She was directed to provide her personal employment history without any gaps
starting from the age of 18. When she signed her application, she declared
that the information provided was “truthful, complete,
and correct”. The declaration further stated that she fully understood
the questions being asked of her and she undertook to make corrections if any
of the supplied information changed. She also acknowledged that a finding of
misrepresentation would bar her entry to Canada for 2 years. Notwithstanding
these acknowledgements and directions, Ms. Aoun knowingly omitted some of
her employment history because she did not think it to be important.
[11]
The issue in this case is not whether the
employment information Ms. Aoun failed to disclose would have made any
difference to the final assessment of her application. The issue is whether
the nature of that information is typically treated by the Department as
material. Employment histories are not only relevant to the determination of a
person’s experience profile. They are also important to the assessment of a
person’s security profile. Some employers can raise security concerns and, in
other situations, the reasons for a person’s termination from employment could
be extremely important. In a situation like this, the Department was initially
deprived of the opportunity to make relevant enquiries. That was sufficient to
apply section 40 to Ms. Aoun’s application.
[12]
I accept that this decision was not inevitable
and a more lenient approach could have been taken on these facts; but this does
not mean the decision was legally deficient. Indeed, it was reasonably open to
the visa officer to find that the omissions from Ms. Aoun’s visa
application were potentially material and, therefore, fell within the scope of
section 40.
[13]
It is not open to a visa applicant to
selectively disclose relevant and required personal information on the basis
that she did not think it would make any difference. Applicants do not get to
decide what is potentially material nor can they expect to be excused if, on
further enquiry by the decision-maker, the full story is ultimately disclosed.

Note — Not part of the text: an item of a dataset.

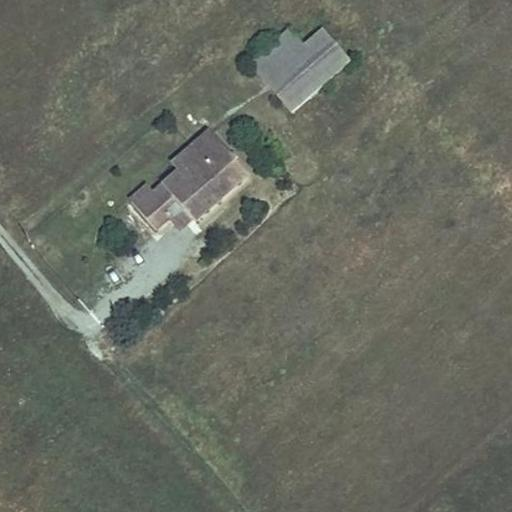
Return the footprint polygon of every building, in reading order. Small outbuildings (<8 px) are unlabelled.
[(292,114),(351,62),(323,31),(304,48),(290,32),(251,66),(292,114)] [(200,157),(218,142),(210,134),(193,149),(200,157)] [(248,177),(218,142),(200,157),(181,174),(155,196),(148,188),(131,202),(156,231),(168,220),(162,212),(175,200),(196,223),(216,205),(213,201),(219,196),(222,199),(248,177)] [(181,174),(200,157),(193,149),(173,166),(181,174)] [(216,205),(222,199),(219,196),(213,201),(216,205)] [(192,219),(175,200),(162,212),(168,220),(179,232),(192,219)]
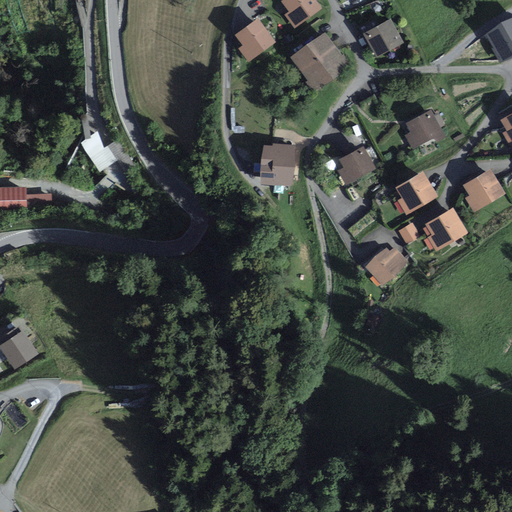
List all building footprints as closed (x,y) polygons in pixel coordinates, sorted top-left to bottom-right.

The time for complete disclosure is when the application is submitted. Mr. Aoun
is correct that visa officers are instructed by Departmental policy to be alert
to the possibility of minor or innocent errors and not to blindly apply section
40 to every situation where it may technically apply. However, that does not mean
the failure to disclose important information ought to be routinely excused.
[14]
Our immigration system relies heavily on the
honesty and good faith of visa applicants. Those standards would quickly erode
if there were few, if any, consequences for withholding potentially material
information from a visa application. I recently made the same point in the
case of Bundhel v MCI, 2014 FC 1147, 247 A.C.W.S. (3d) 923, which
involved a similar failure to disclose information. In that case, a very
similar argument was made with respect to two serious criminal charges against
the applicant that were ultimately dismissed. The applicant argued that his
acquittal rendered the requested information immaterial. The visa officer
disagreed and I upheld that decision on the following basis:
[9] The fact is, our system of
immigration control relies heavily on the truthfulness of those who apply to
come here. Those who misrepresent their histories or withhold material
information with a view to enhancing their chances for entry are undeserving of
special consideration. The consequences for Mr. Bundhel are undoubtedly serious
but they result from his failure to disclose material information. The
integrity of Canada’s control over its borders demands nothing less than scrupulous
honesty from applicants and the rigid enforcement of that obligation. The
Officer’s decision fulfills this principle and is in all respects reasonable.
[15]
In my view, the visa officer’s finding that
Ms. Aoun had breached the statutory obligation of full disclosure by
withholding material information from her visa application was reasonable and,
therefore, lawful. This application is, accordingly, dismissed.
[16]
Neither party proposed a certified question and
no issue of general importance arises on this record.